As a product management consultant, I've spent a fair amount of time trying to get myself up to speed on what an organization's goals and plans are, not to mention understanding what their products do and how they build them. When teaching or consulting on product manager, I encourage individuals and organizations to document their offerings and intent in a way that a new person to the team could get a nice overview in half a day. It's what I call the "New PM Test". In my experience, a new person joining the team exposes all kinds of organizational "weaknesses" in terms of sufficiently documenting their offerings and practices. Here are a few thoughts:

  • Create a strategy document with a 10 page/slide summary that explains where you are, where you want to go and how you'll measure success. You should document insights about the markets you serve and alternatives available to your customers, especially competitors. It's also important to give some insight into financial measures.
  • You should have a functional description of your product, including whom it serves, what it does and what the key moving pieces are (marketecture). It should describe important stakeholders, including the people who buy and those who use it (who, in the B2B space, are often different). This document isn't a user manual; it doesn't have to describe every feature and function, just the most important ones. A few screenshots can really help the reader picture how your product works.
  • For complex products, you should have internal training available. Sometimes you can leverage training that's been developed for customers or sales people. New people in your organization should take the training as quickly as possible so they deepen their understanding of your products function, strengths and weaknesses. Too often we "hit the beach" at a new job and put of these seemingly time-consuming activities.

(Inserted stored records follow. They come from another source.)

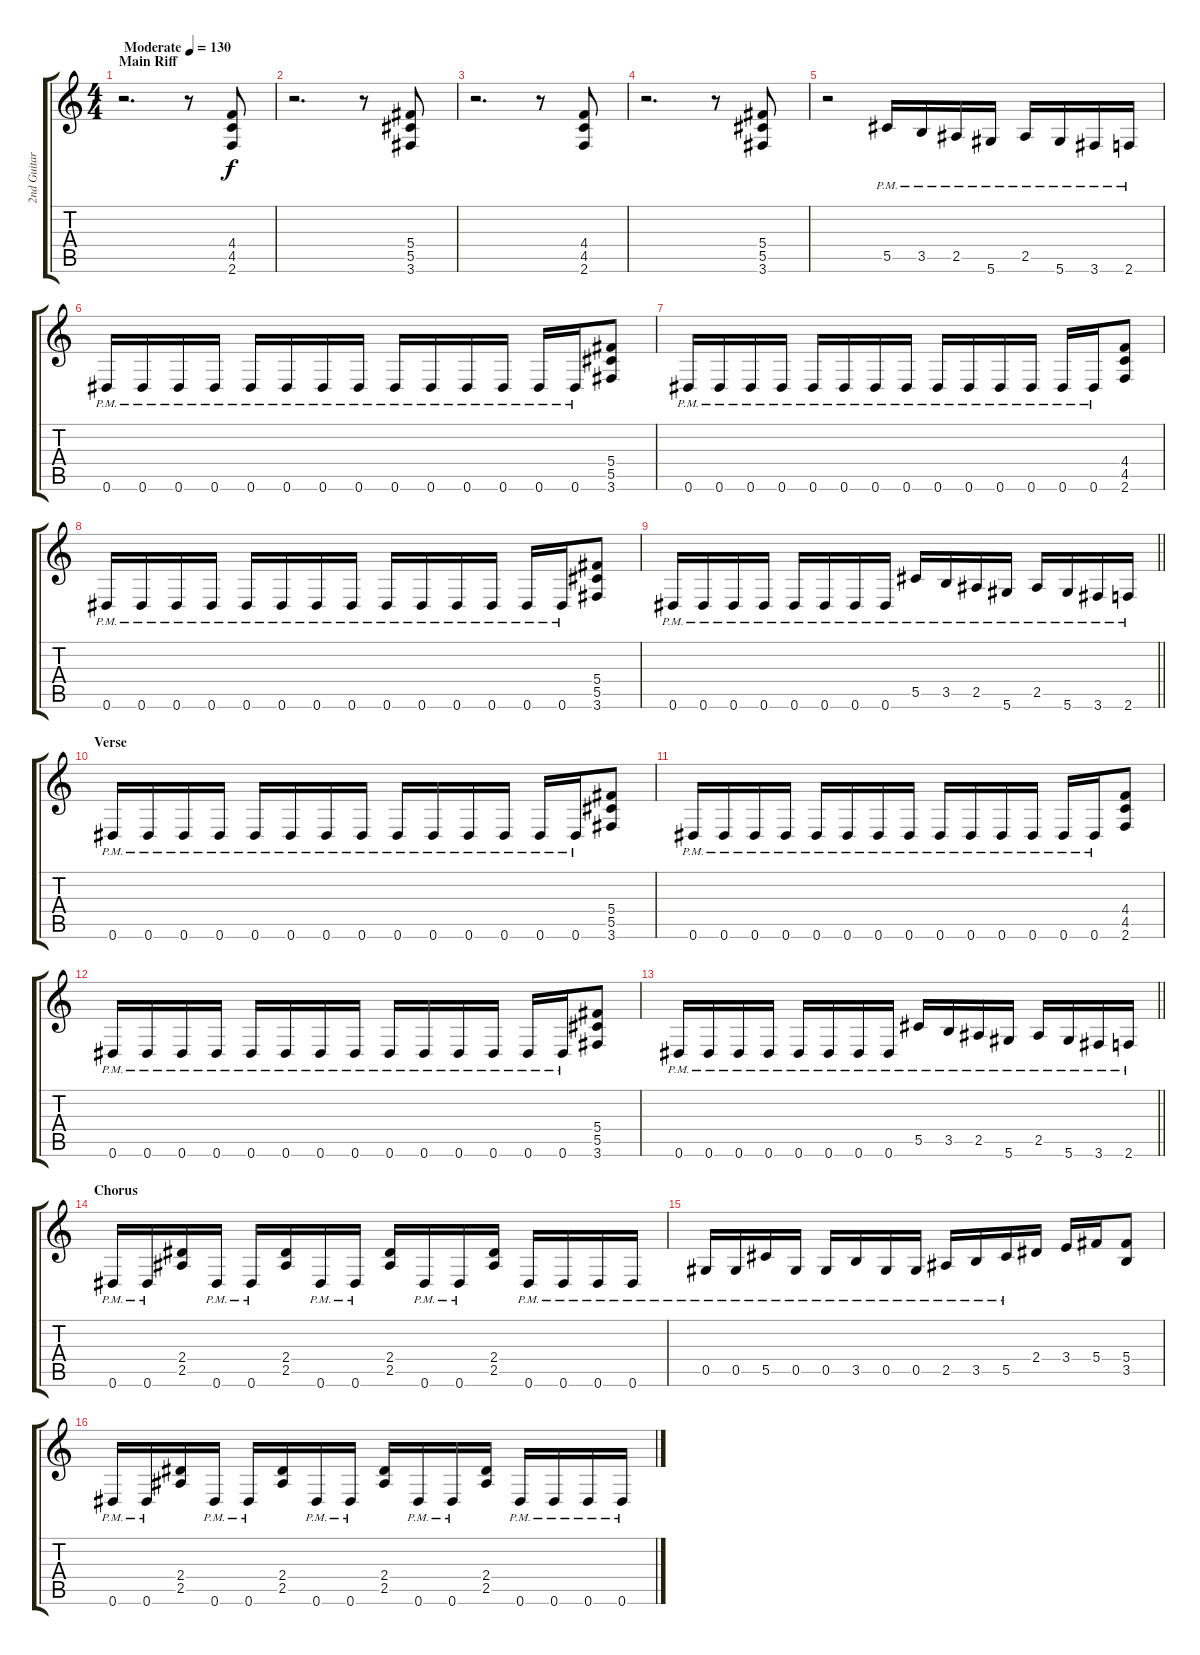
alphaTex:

\track ("2nd Guitar" "2nd Guitar") {instrument overdrivenguitar}
\staff {score tabs}
\tuning (Eb4 Bb3 Gb3 Db3 Ab2 Eb2) {hide}
\ts (4 4)
\section ("" "Main Riff")
\tempo (130 "Moderate")
\clef g2
\ks c
r.2{d dy f instrument overdrivenguitar} r.8 (4.4 4.5 2.6).8 |
r.2{d} r.8 (5.4 5.5 3.6).8 |
r.2{d} r.8 (4.4 4.5 2.6).8 |
r.2{d} r.8 (5.4 5.5 3.6).8 |
r.2 5.5{pm}.16 3.5{pm}.16 2.5{pm}.16 5.6{pm}.16 2.5{pm}.16 5.6{pm}.16 3.6{pm}.16 2.6{pm}.16 |
0.6{pm}.16 0.6{pm}.16 0.6{pm}.16 0.6{pm}.16 0.6{pm}.16 0.6{pm}.16 0.6{pm}.16 0.6{pm}.16 0.6{pm}.16 0.6{pm}.16 0.6{pm}.16 0.6{pm}.16 0.6{pm}.16 0.6{pm}.16 (5.4 5.5 3.6).8 |
0.6{pm}.16 0.6{pm}.16 0.6{pm}.16 0.6{pm}.16 0.6{pm}.16 0.6{pm}.16 0.6{pm}.16 0.6{pm}.16 0.6{pm}.16 0.6{pm}.16 0.6{pm}.16 0.6{pm}.16 0.6{pm}.16 0.6{pm}.16 (4.4 4.5 2.6).8 |
0.6{pm}.16 0.6{pm}.16 0.6{pm}.16 0.6{pm}.16 0.6{pm}.16 0.6{pm}.16 0.6{pm}.16 0.6{pm}.16 0.6{pm}.16 0.6{pm}.16 0.6{pm}.16 0.6{pm}.16 0.6{pm}.16 0.6{pm}.16 (5.4 5.5 3.6).8 |
\barLineRight lightlight
0.6{pm}.16 0.6{pm}.16 0.6{pm}.16 0.6{pm}.16 0.6{pm}.16 0.6{pm}.16 0.6{pm}.16 0.6{pm}.16 5.5{pm}.16 3.5{pm}.16 2.5{pm}.16 5.6{pm}.16 2.5{pm}.16 5.6{pm}.16 3.6{pm}.16 2.6{pm}.16 |
\section ("" "Verse")
0.6{pm}.16 0.6{pm}.16 0.6{pm}.16 0.6{pm}.16 0.6{pm}.16 0.6{pm}.16 0.6{pm}.16 0.6{pm}.16 0.6{pm}.16 0.6{pm}.16 0.6{pm}.16 0.6{pm}.16 0.6{pm}.16 0.6{pm}.16 (5.4 5.5 3.6).8 |
0.6{pm}.16 0.6{pm}.16 0.6{pm}.16 0.6{pm}.16 0.6{pm}.16 0.6{pm}.16 0.6{pm}.16 0.6{pm}.16 0.6{pm}.16 0.6{pm}.16 0.6{pm}.16 0.6{pm}.16 0.6{pm}.16 0.6{pm}.16 (4.4 4.5 2.6).8 |
0.6{pm}.16 0.6{pm}.16 0.6{pm}.16 0.6{pm}.16 0.6{pm}.16 0.6{pm}.16 0.6{pm}.16 0.6{pm}.16 0.6{pm}.16 0.6{pm}.16 0.6{pm}.16 0.6{pm}.16 0.6{pm}.16 0.6{pm}.16 (5.4 5.5 3.6).8 |
\barLineRight lightlight
0.6{pm}.16 0.6{pm}.16 0.6{pm}.16 0.6{pm}.16 0.6{pm}.16 0.6{pm}.16 0.6{pm}.16 0.6{pm}.16 5.5{pm}.16 3.5{pm}.16 2.5{pm}.16 5.6{pm}.16 2.5{pm}.16 5.6{pm}.16 3.6{pm}.16 2.6{pm}.16 |
\section ("" "Chorus")
0.6{pm}.16 0.6{pm}.16 (2.4 2.5).16 0.6{pm}.16 0.6{pm}.16 (2.4 2.5).16 0.6{pm}.16 0.6{pm}.16 (2.4 2.5).16 0.6{pm}.16 0.6{pm}.16 (2.4 2.5).16 0.6{pm}.16 0.6{pm}.16 0.6{pm}.16 0.6{pm}.16 |
0.5{pm}.16 0.5{pm}.16 5.5{pm}.16 0.5{pm}.16 0.5{pm}.16 3.5{pm}.16 0.5{pm}.16 0.5{pm}.16 2.5{pm}.16 3.5{pm}.16 5.5{pm}.16 2.4.16 3.4.16 5.4.16 (5.4 3.5).8 |
0.6{pm}.16 0.6{pm}.16 (2.4 2.5).16 0.6{pm}.16 0.6{pm}.16 (2.4 2.5).16 0.6{pm}.16 0.6{pm}.16 (2.4 2.5).16 0.6{pm}.16 0.6{pm}.16 (2.4 2.5).16 0.6{pm}.16 0.6{pm}.16 0.6{pm}.16 0.6{pm}.16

  • You should have a release plan document (word processing or presentation) that describes the planned scope, resources involved and the schedule. It should identify key roles and provide their contact information. I'm not talking about a huge Project file here; I'm recommending a document that in less than 15 pages provides someone like a new PM a solid overview of the current release.
  • You should create and maintain a SWOT analysis of your product. It helps keep you honest about areas for improvement and can remind you to invest in the opportunities you've identified. SWOTs for your strongest competitors can also be invaluable.
If you already have these artifacts and a functioning practice for keeping them current, congratulations! If not, get busy. A practice I've used successfully in the past is to put new people in charge of updating the material and finding gaps in "coverage" (information that would help them ascend the learning curve quickly and get productive).